U depends on r hence it will change with time

Total energy remain constant because force is central.

$\left(R\right)\overrightarrow{r}\left(t\right)=\alpha (cos\omega t\hat{i}+sin(\omega t\left)\hat{j}\right)$

$\overrightarrow{v}\left(t\right)=\frac{d\overrightarrow{r}\left(t\right)}{dt}=\alpha [-\omega sin(\omega t)\hat{i}+\omega cos(\omega t\left)\hat{j}\right]$

$|\overrightarrow{v}|=\alpha \omega$ (Speed remains constant)

$\overrightarrow{a}\left(t\right)=\frac{d\overrightarrow{v}\left(t\right)}{dt}=\alpha [-{\omega }^{2}cos(\omega t)\hat{i}-{\omega }^{2}sin(\omega t\left)\hat{j}\right]$

= $-\alpha {\omega }^2\left[cos\right(\omega t)\hat{i}+sin(\omega t\left)\hat{j}\right]$

$\overrightarrow{a}\left(t\right)=-{\omega }^2\left(\overrightarrow{r}\right)$

$\overrightarrow{T}=\overrightarrow{F}\times \overrightarrow{r}=0$

$|\overrightarrow{r}|=\alpha$(remain constant)

Force is central in nature and distance from fixed point is central.

Potential energy remains constant

Kinetic energy is also constant (speed is constant)

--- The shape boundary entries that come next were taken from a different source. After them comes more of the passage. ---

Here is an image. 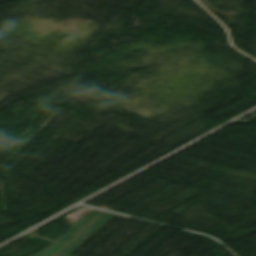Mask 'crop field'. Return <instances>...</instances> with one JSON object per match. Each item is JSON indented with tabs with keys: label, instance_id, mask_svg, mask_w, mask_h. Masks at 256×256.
Instances as JSON below:
<instances>
[{
	"label": "crop field",
	"instance_id": "crop-field-1",
	"mask_svg": "<svg viewBox=\"0 0 256 256\" xmlns=\"http://www.w3.org/2000/svg\"><path fill=\"white\" fill-rule=\"evenodd\" d=\"M113 215L126 218V216L97 209L87 211L73 222L75 225L68 233L33 256H68Z\"/></svg>",
	"mask_w": 256,
	"mask_h": 256
}]
</instances>
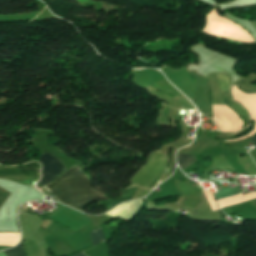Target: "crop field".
<instances>
[{"label":"crop field","mask_w":256,"mask_h":256,"mask_svg":"<svg viewBox=\"0 0 256 256\" xmlns=\"http://www.w3.org/2000/svg\"><path fill=\"white\" fill-rule=\"evenodd\" d=\"M250 139H251L252 143H253L254 145H256V135H254V136L251 137Z\"/></svg>","instance_id":"crop-field-11"},{"label":"crop field","mask_w":256,"mask_h":256,"mask_svg":"<svg viewBox=\"0 0 256 256\" xmlns=\"http://www.w3.org/2000/svg\"><path fill=\"white\" fill-rule=\"evenodd\" d=\"M168 165V157L156 151L148 155L146 165L143 166L131 179V186L154 188L164 176ZM129 188V187H128Z\"/></svg>","instance_id":"crop-field-2"},{"label":"crop field","mask_w":256,"mask_h":256,"mask_svg":"<svg viewBox=\"0 0 256 256\" xmlns=\"http://www.w3.org/2000/svg\"><path fill=\"white\" fill-rule=\"evenodd\" d=\"M89 234L91 236L93 246L104 241L103 232L101 228L93 230L89 232Z\"/></svg>","instance_id":"crop-field-7"},{"label":"crop field","mask_w":256,"mask_h":256,"mask_svg":"<svg viewBox=\"0 0 256 256\" xmlns=\"http://www.w3.org/2000/svg\"><path fill=\"white\" fill-rule=\"evenodd\" d=\"M224 102L227 106L234 109L243 118V120H245L247 122V125H249L250 118H249L246 110L240 104H238L230 99H224Z\"/></svg>","instance_id":"crop-field-5"},{"label":"crop field","mask_w":256,"mask_h":256,"mask_svg":"<svg viewBox=\"0 0 256 256\" xmlns=\"http://www.w3.org/2000/svg\"><path fill=\"white\" fill-rule=\"evenodd\" d=\"M11 193L7 192L6 190L0 188V206L3 202L8 198Z\"/></svg>","instance_id":"crop-field-10"},{"label":"crop field","mask_w":256,"mask_h":256,"mask_svg":"<svg viewBox=\"0 0 256 256\" xmlns=\"http://www.w3.org/2000/svg\"><path fill=\"white\" fill-rule=\"evenodd\" d=\"M177 160L181 169L190 165L194 160L193 155L177 153Z\"/></svg>","instance_id":"crop-field-6"},{"label":"crop field","mask_w":256,"mask_h":256,"mask_svg":"<svg viewBox=\"0 0 256 256\" xmlns=\"http://www.w3.org/2000/svg\"><path fill=\"white\" fill-rule=\"evenodd\" d=\"M213 76L219 82L221 90H225V89H229L230 88L228 78H227V76L225 74L214 73Z\"/></svg>","instance_id":"crop-field-8"},{"label":"crop field","mask_w":256,"mask_h":256,"mask_svg":"<svg viewBox=\"0 0 256 256\" xmlns=\"http://www.w3.org/2000/svg\"><path fill=\"white\" fill-rule=\"evenodd\" d=\"M1 175H26V176H38V169H2Z\"/></svg>","instance_id":"crop-field-4"},{"label":"crop field","mask_w":256,"mask_h":256,"mask_svg":"<svg viewBox=\"0 0 256 256\" xmlns=\"http://www.w3.org/2000/svg\"><path fill=\"white\" fill-rule=\"evenodd\" d=\"M39 161L42 164V185L50 183L65 169L58 158L47 153L42 154Z\"/></svg>","instance_id":"crop-field-3"},{"label":"crop field","mask_w":256,"mask_h":256,"mask_svg":"<svg viewBox=\"0 0 256 256\" xmlns=\"http://www.w3.org/2000/svg\"><path fill=\"white\" fill-rule=\"evenodd\" d=\"M6 256H25V252L22 246V243H20L18 246L4 251Z\"/></svg>","instance_id":"crop-field-9"},{"label":"crop field","mask_w":256,"mask_h":256,"mask_svg":"<svg viewBox=\"0 0 256 256\" xmlns=\"http://www.w3.org/2000/svg\"><path fill=\"white\" fill-rule=\"evenodd\" d=\"M66 172L93 201L108 199L102 193L92 189L85 175L78 166L72 167ZM66 172L45 187H47L49 191L57 197L59 201L82 211L85 206L93 203V201L68 176Z\"/></svg>","instance_id":"crop-field-1"},{"label":"crop field","mask_w":256,"mask_h":256,"mask_svg":"<svg viewBox=\"0 0 256 256\" xmlns=\"http://www.w3.org/2000/svg\"><path fill=\"white\" fill-rule=\"evenodd\" d=\"M73 256H85V255L82 254L81 252H79V253H77V254H75V255H73Z\"/></svg>","instance_id":"crop-field-12"}]
</instances>
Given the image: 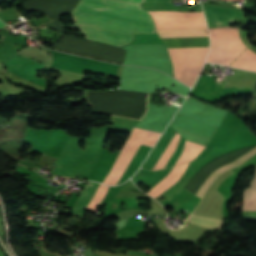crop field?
<instances>
[{"instance_id":"obj_1","label":"crop field","mask_w":256,"mask_h":256,"mask_svg":"<svg viewBox=\"0 0 256 256\" xmlns=\"http://www.w3.org/2000/svg\"><path fill=\"white\" fill-rule=\"evenodd\" d=\"M71 14L145 33H156L150 15L138 3L118 0H81ZM72 17L75 25L64 27L81 30L91 41L122 48L134 40L133 34H140L139 32Z\"/></svg>"},{"instance_id":"obj_2","label":"crop field","mask_w":256,"mask_h":256,"mask_svg":"<svg viewBox=\"0 0 256 256\" xmlns=\"http://www.w3.org/2000/svg\"><path fill=\"white\" fill-rule=\"evenodd\" d=\"M209 33L211 50L207 61L210 62L229 66L247 43L243 33L233 28L213 29ZM230 66L256 71V55L246 44Z\"/></svg>"},{"instance_id":"obj_3","label":"crop field","mask_w":256,"mask_h":256,"mask_svg":"<svg viewBox=\"0 0 256 256\" xmlns=\"http://www.w3.org/2000/svg\"><path fill=\"white\" fill-rule=\"evenodd\" d=\"M161 38L208 37L207 29L157 30ZM175 78L192 87L198 77L208 50L168 51Z\"/></svg>"},{"instance_id":"obj_4","label":"crop field","mask_w":256,"mask_h":256,"mask_svg":"<svg viewBox=\"0 0 256 256\" xmlns=\"http://www.w3.org/2000/svg\"><path fill=\"white\" fill-rule=\"evenodd\" d=\"M159 135L160 133L157 132H152L134 127L126 145L122 149L115 165L113 166L109 175L105 179L104 183L109 185H116L117 181L124 172L125 168L127 167L131 158L135 154L139 145L143 144L153 147Z\"/></svg>"},{"instance_id":"obj_5","label":"crop field","mask_w":256,"mask_h":256,"mask_svg":"<svg viewBox=\"0 0 256 256\" xmlns=\"http://www.w3.org/2000/svg\"><path fill=\"white\" fill-rule=\"evenodd\" d=\"M155 21L156 29L207 28L202 11L179 12L147 10Z\"/></svg>"},{"instance_id":"obj_6","label":"crop field","mask_w":256,"mask_h":256,"mask_svg":"<svg viewBox=\"0 0 256 256\" xmlns=\"http://www.w3.org/2000/svg\"><path fill=\"white\" fill-rule=\"evenodd\" d=\"M7 71L28 81L47 87L45 79H37L36 71L44 66L29 59L14 55L4 63Z\"/></svg>"},{"instance_id":"obj_7","label":"crop field","mask_w":256,"mask_h":256,"mask_svg":"<svg viewBox=\"0 0 256 256\" xmlns=\"http://www.w3.org/2000/svg\"><path fill=\"white\" fill-rule=\"evenodd\" d=\"M255 153H256V146L250 147L246 151H244L242 154L237 156L235 159L217 166L206 176V178L204 177L205 179L197 187L194 194L202 198V196L205 194L207 188L211 185V183L216 179V177L219 174H221L222 172H224L232 167L240 165L247 158L251 157Z\"/></svg>"},{"instance_id":"obj_8","label":"crop field","mask_w":256,"mask_h":256,"mask_svg":"<svg viewBox=\"0 0 256 256\" xmlns=\"http://www.w3.org/2000/svg\"><path fill=\"white\" fill-rule=\"evenodd\" d=\"M205 17L209 28L233 25V19L244 17L239 10H226L219 7L203 5Z\"/></svg>"},{"instance_id":"obj_9","label":"crop field","mask_w":256,"mask_h":256,"mask_svg":"<svg viewBox=\"0 0 256 256\" xmlns=\"http://www.w3.org/2000/svg\"><path fill=\"white\" fill-rule=\"evenodd\" d=\"M98 183L89 182V185H86L85 190L78 201L72 208V215L79 216L83 218L84 207L89 203L90 199L92 198Z\"/></svg>"},{"instance_id":"obj_10","label":"crop field","mask_w":256,"mask_h":256,"mask_svg":"<svg viewBox=\"0 0 256 256\" xmlns=\"http://www.w3.org/2000/svg\"><path fill=\"white\" fill-rule=\"evenodd\" d=\"M204 148V146L186 141L184 151L175 165L193 160Z\"/></svg>"},{"instance_id":"obj_11","label":"crop field","mask_w":256,"mask_h":256,"mask_svg":"<svg viewBox=\"0 0 256 256\" xmlns=\"http://www.w3.org/2000/svg\"><path fill=\"white\" fill-rule=\"evenodd\" d=\"M242 209L256 210V172L250 186L244 192Z\"/></svg>"},{"instance_id":"obj_12","label":"crop field","mask_w":256,"mask_h":256,"mask_svg":"<svg viewBox=\"0 0 256 256\" xmlns=\"http://www.w3.org/2000/svg\"><path fill=\"white\" fill-rule=\"evenodd\" d=\"M179 136H180V134H178L176 132V134L173 137L172 141L168 145L167 149L165 150V152L163 153V155L161 156V158L159 159V161L157 162V164L155 165L153 170L161 169V168L164 167V165L167 162L168 158L173 153V151L175 150V148H176V146L178 144Z\"/></svg>"},{"instance_id":"obj_13","label":"crop field","mask_w":256,"mask_h":256,"mask_svg":"<svg viewBox=\"0 0 256 256\" xmlns=\"http://www.w3.org/2000/svg\"><path fill=\"white\" fill-rule=\"evenodd\" d=\"M186 221L191 222V223H195V224H199L201 226L220 229V224L219 223H213V222L202 221V220L191 219V218H188Z\"/></svg>"},{"instance_id":"obj_14","label":"crop field","mask_w":256,"mask_h":256,"mask_svg":"<svg viewBox=\"0 0 256 256\" xmlns=\"http://www.w3.org/2000/svg\"><path fill=\"white\" fill-rule=\"evenodd\" d=\"M122 1H130V2H143L144 0H122Z\"/></svg>"},{"instance_id":"obj_15","label":"crop field","mask_w":256,"mask_h":256,"mask_svg":"<svg viewBox=\"0 0 256 256\" xmlns=\"http://www.w3.org/2000/svg\"><path fill=\"white\" fill-rule=\"evenodd\" d=\"M4 26H6V25L0 21V28H2Z\"/></svg>"}]
</instances>
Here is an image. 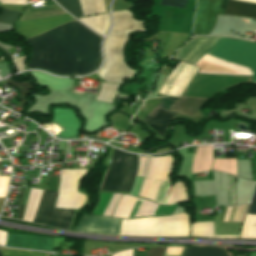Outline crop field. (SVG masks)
<instances>
[{
	"label": "crop field",
	"instance_id": "ac0d7876",
	"mask_svg": "<svg viewBox=\"0 0 256 256\" xmlns=\"http://www.w3.org/2000/svg\"><path fill=\"white\" fill-rule=\"evenodd\" d=\"M131 32H145L143 23L129 11L113 12V28L104 44L105 62L97 72L106 82L121 84L133 71L123 62V48Z\"/></svg>",
	"mask_w": 256,
	"mask_h": 256
},
{
	"label": "crop field",
	"instance_id": "22f410ed",
	"mask_svg": "<svg viewBox=\"0 0 256 256\" xmlns=\"http://www.w3.org/2000/svg\"><path fill=\"white\" fill-rule=\"evenodd\" d=\"M223 14L256 19V5L228 0Z\"/></svg>",
	"mask_w": 256,
	"mask_h": 256
},
{
	"label": "crop field",
	"instance_id": "cbeb9de0",
	"mask_svg": "<svg viewBox=\"0 0 256 256\" xmlns=\"http://www.w3.org/2000/svg\"><path fill=\"white\" fill-rule=\"evenodd\" d=\"M78 19L81 20L83 23H85L92 30L100 34H105L109 28L110 20H109L108 13L92 16V17L78 18Z\"/></svg>",
	"mask_w": 256,
	"mask_h": 256
},
{
	"label": "crop field",
	"instance_id": "d9b57169",
	"mask_svg": "<svg viewBox=\"0 0 256 256\" xmlns=\"http://www.w3.org/2000/svg\"><path fill=\"white\" fill-rule=\"evenodd\" d=\"M183 256H228L225 249L213 247H188Z\"/></svg>",
	"mask_w": 256,
	"mask_h": 256
},
{
	"label": "crop field",
	"instance_id": "730fd06b",
	"mask_svg": "<svg viewBox=\"0 0 256 256\" xmlns=\"http://www.w3.org/2000/svg\"><path fill=\"white\" fill-rule=\"evenodd\" d=\"M18 70L19 71H23L24 68H25V56L24 57H21V58H15L13 59Z\"/></svg>",
	"mask_w": 256,
	"mask_h": 256
},
{
	"label": "crop field",
	"instance_id": "dafd665d",
	"mask_svg": "<svg viewBox=\"0 0 256 256\" xmlns=\"http://www.w3.org/2000/svg\"><path fill=\"white\" fill-rule=\"evenodd\" d=\"M168 182L162 181L155 202L159 204H166V197L168 191Z\"/></svg>",
	"mask_w": 256,
	"mask_h": 256
},
{
	"label": "crop field",
	"instance_id": "dd49c442",
	"mask_svg": "<svg viewBox=\"0 0 256 256\" xmlns=\"http://www.w3.org/2000/svg\"><path fill=\"white\" fill-rule=\"evenodd\" d=\"M223 4L224 0H198L193 34L209 35Z\"/></svg>",
	"mask_w": 256,
	"mask_h": 256
},
{
	"label": "crop field",
	"instance_id": "a9b5d70f",
	"mask_svg": "<svg viewBox=\"0 0 256 256\" xmlns=\"http://www.w3.org/2000/svg\"><path fill=\"white\" fill-rule=\"evenodd\" d=\"M9 177L0 176V197H4Z\"/></svg>",
	"mask_w": 256,
	"mask_h": 256
},
{
	"label": "crop field",
	"instance_id": "e52e79f7",
	"mask_svg": "<svg viewBox=\"0 0 256 256\" xmlns=\"http://www.w3.org/2000/svg\"><path fill=\"white\" fill-rule=\"evenodd\" d=\"M119 227L120 219L83 215L75 230L101 234H118Z\"/></svg>",
	"mask_w": 256,
	"mask_h": 256
},
{
	"label": "crop field",
	"instance_id": "733c2abd",
	"mask_svg": "<svg viewBox=\"0 0 256 256\" xmlns=\"http://www.w3.org/2000/svg\"><path fill=\"white\" fill-rule=\"evenodd\" d=\"M42 191L43 190L31 188L29 198H28L27 207H26V211H25V215H24V219L22 218L23 220L30 221V222L33 221V218H34V215L36 213Z\"/></svg>",
	"mask_w": 256,
	"mask_h": 256
},
{
	"label": "crop field",
	"instance_id": "28ad6ade",
	"mask_svg": "<svg viewBox=\"0 0 256 256\" xmlns=\"http://www.w3.org/2000/svg\"><path fill=\"white\" fill-rule=\"evenodd\" d=\"M206 100L204 98L182 96L174 103L170 110L191 117Z\"/></svg>",
	"mask_w": 256,
	"mask_h": 256
},
{
	"label": "crop field",
	"instance_id": "92a150f3",
	"mask_svg": "<svg viewBox=\"0 0 256 256\" xmlns=\"http://www.w3.org/2000/svg\"><path fill=\"white\" fill-rule=\"evenodd\" d=\"M2 256H49L45 253L0 250Z\"/></svg>",
	"mask_w": 256,
	"mask_h": 256
},
{
	"label": "crop field",
	"instance_id": "5a996713",
	"mask_svg": "<svg viewBox=\"0 0 256 256\" xmlns=\"http://www.w3.org/2000/svg\"><path fill=\"white\" fill-rule=\"evenodd\" d=\"M75 19L68 14L42 18L16 24L15 30L22 32L27 38L49 30L55 26Z\"/></svg>",
	"mask_w": 256,
	"mask_h": 256
},
{
	"label": "crop field",
	"instance_id": "5142ce71",
	"mask_svg": "<svg viewBox=\"0 0 256 256\" xmlns=\"http://www.w3.org/2000/svg\"><path fill=\"white\" fill-rule=\"evenodd\" d=\"M191 236L215 237V238H238L239 236H214L213 222H200L191 224Z\"/></svg>",
	"mask_w": 256,
	"mask_h": 256
},
{
	"label": "crop field",
	"instance_id": "f4fd0767",
	"mask_svg": "<svg viewBox=\"0 0 256 256\" xmlns=\"http://www.w3.org/2000/svg\"><path fill=\"white\" fill-rule=\"evenodd\" d=\"M57 194L43 191L33 222L68 230L74 210L55 209Z\"/></svg>",
	"mask_w": 256,
	"mask_h": 256
},
{
	"label": "crop field",
	"instance_id": "412701ff",
	"mask_svg": "<svg viewBox=\"0 0 256 256\" xmlns=\"http://www.w3.org/2000/svg\"><path fill=\"white\" fill-rule=\"evenodd\" d=\"M208 54L249 67L256 83V44L222 38Z\"/></svg>",
	"mask_w": 256,
	"mask_h": 256
},
{
	"label": "crop field",
	"instance_id": "eef30255",
	"mask_svg": "<svg viewBox=\"0 0 256 256\" xmlns=\"http://www.w3.org/2000/svg\"><path fill=\"white\" fill-rule=\"evenodd\" d=\"M27 3V1L25 2V4Z\"/></svg>",
	"mask_w": 256,
	"mask_h": 256
},
{
	"label": "crop field",
	"instance_id": "d1516ede",
	"mask_svg": "<svg viewBox=\"0 0 256 256\" xmlns=\"http://www.w3.org/2000/svg\"><path fill=\"white\" fill-rule=\"evenodd\" d=\"M173 116H175V114L155 107L144 121L163 136L166 129V122Z\"/></svg>",
	"mask_w": 256,
	"mask_h": 256
},
{
	"label": "crop field",
	"instance_id": "3316defc",
	"mask_svg": "<svg viewBox=\"0 0 256 256\" xmlns=\"http://www.w3.org/2000/svg\"><path fill=\"white\" fill-rule=\"evenodd\" d=\"M53 238L7 234L6 246L51 251Z\"/></svg>",
	"mask_w": 256,
	"mask_h": 256
},
{
	"label": "crop field",
	"instance_id": "bc2a9ffb",
	"mask_svg": "<svg viewBox=\"0 0 256 256\" xmlns=\"http://www.w3.org/2000/svg\"><path fill=\"white\" fill-rule=\"evenodd\" d=\"M75 17L82 16L79 0H55Z\"/></svg>",
	"mask_w": 256,
	"mask_h": 256
},
{
	"label": "crop field",
	"instance_id": "d8731c3e",
	"mask_svg": "<svg viewBox=\"0 0 256 256\" xmlns=\"http://www.w3.org/2000/svg\"><path fill=\"white\" fill-rule=\"evenodd\" d=\"M221 37H198L190 41L173 58L194 64L201 58L212 46H214Z\"/></svg>",
	"mask_w": 256,
	"mask_h": 256
},
{
	"label": "crop field",
	"instance_id": "214f88e0",
	"mask_svg": "<svg viewBox=\"0 0 256 256\" xmlns=\"http://www.w3.org/2000/svg\"><path fill=\"white\" fill-rule=\"evenodd\" d=\"M19 15V12L3 9L2 14L0 15V22L14 25Z\"/></svg>",
	"mask_w": 256,
	"mask_h": 256
},
{
	"label": "crop field",
	"instance_id": "4177f3b9",
	"mask_svg": "<svg viewBox=\"0 0 256 256\" xmlns=\"http://www.w3.org/2000/svg\"><path fill=\"white\" fill-rule=\"evenodd\" d=\"M247 213L256 214V187L254 189L252 201Z\"/></svg>",
	"mask_w": 256,
	"mask_h": 256
},
{
	"label": "crop field",
	"instance_id": "4a817a6b",
	"mask_svg": "<svg viewBox=\"0 0 256 256\" xmlns=\"http://www.w3.org/2000/svg\"><path fill=\"white\" fill-rule=\"evenodd\" d=\"M118 86L119 85L116 84L102 83L101 90L95 100L111 104L116 95L115 90L118 88Z\"/></svg>",
	"mask_w": 256,
	"mask_h": 256
},
{
	"label": "crop field",
	"instance_id": "8a807250",
	"mask_svg": "<svg viewBox=\"0 0 256 256\" xmlns=\"http://www.w3.org/2000/svg\"><path fill=\"white\" fill-rule=\"evenodd\" d=\"M102 39L76 20L65 23L27 40L33 47L27 69L40 68L56 75L91 73L100 63Z\"/></svg>",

$\left(S\right)\overrightarrow{r}=\alpha t\hat{i}+\frac{\beta }{2}{t}^2\hat{j}$

$\overrightarrow{v}=\frac{d\overrightarrow{r}}{dt}=\alpha t\hat{i}+\beta t\hat{j}$ (speed of particle depends on ‘t’)

$\overrightarrow{a}=\frac{d\overrightarrow{v}}{dt}=\beta \hat{j}$ {constant}

$\overrightarrow{F}=m\overrightarrow{a}$ {constant}

$△U=-\int \overrightarrow{F}.d\overrightarrow{r}=-m{\int }_0^t\beta \hat{j}(\alpha \hat{i}+\beta \widehat{tj})dt$

$U=\frac{-m{\beta }^2{t}^2}{2}$

$k=\frac{1}{2}m{v}^2=\frac{1}{2}m({\alpha }^2+{\beta }^2{t}^2)$

$E=k+U=\frac{1}{2}m{\alpha }^2$ [remain constant].